177: A stratified approach to the management of gestational diabetes - An effective alternative model of care?


      Rates of gestational diabetes (GDM) are increasing worldwide, a trend that is likely to continue with rising obesity rates and lower threshold diagnostic criteria. This has significant resource implications; healthcare systems need to develop cost effective strategies that optimize maternal and neonatal outcomes. We sought to examine the effectiveness of such a protocol by comparing outcomes before and after its introduction.

      Study Design

      This is a prospective observational cohort study of GDM cases from a tertiary center over 5 years. Two models of prenatal care were compared. In the first (2009-2011) all new GDM cases were transferred from routine prenatal care to a combined obstetric/endocrinology clinic. Management comprised lifestyle and dietary intervention followed by insulin therapy where necessary. In the second (2012-2013) all cases commenced the same dietary and lifestyle intervention and attended for midwife-led glucose monitoring. Prenatal care otherwise remained routine. If glycemic control was inadequate care was escalated to the combined obstetric/endocrinology clinic. A comparison of outcomes between the two models of care was performed.


      During the study period there were 1558 cases of GDM, 916 from 2009-11 (Model 1) and 642 in 2012-13 (Model 2). There were no differences between the two models in the need for insulin therapy (44%[399/916] vs. 44%[286/642], p=0.7). Rates of induction of labor were similar (35%[324/916] vs. (36%[234/642], p=0.6), as were cesarean (45%[417/916] vs. 47%[305/642], p=0.4) and operative vaginal delivery (14%[129/916] vs. 14%[87/642], p=0.8) rates.
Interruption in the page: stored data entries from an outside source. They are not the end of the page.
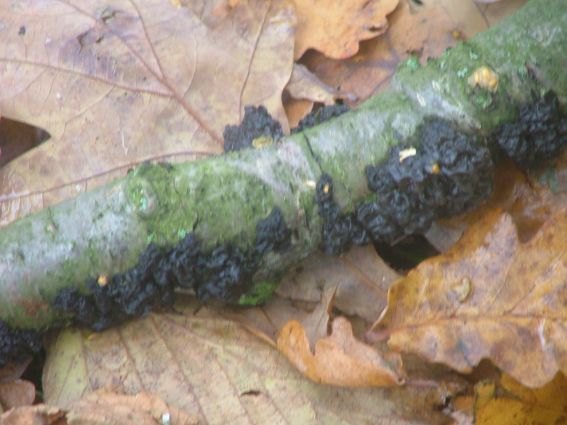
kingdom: Fungi
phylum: Basidiomycota
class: Agaricomycetes
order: Auriculariales
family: Auriculariaceae
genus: Exidia
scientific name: Exidia nigricans
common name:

No differences in birthweight >4kg (17%[156/916] vs. 19%[120/642], p=0.4) or >4.5kg (4%[36/916] vs. 4%[26/642], p=0.9) were noted. There was no significant difference in neonatal unit admission rates (16.5%[151/916] vs. 20%[131/642], p=0.05). There were 3 stillbirths and 7 cases of HIE in the first model, with 1 stillbirth and no HIE recorded in the second time period.


      The implementation of a stratified model of care in GDM is not associated with excess maternal or neonatal risk, and may represent a more efficient and cost effective use of limited healthcare resources.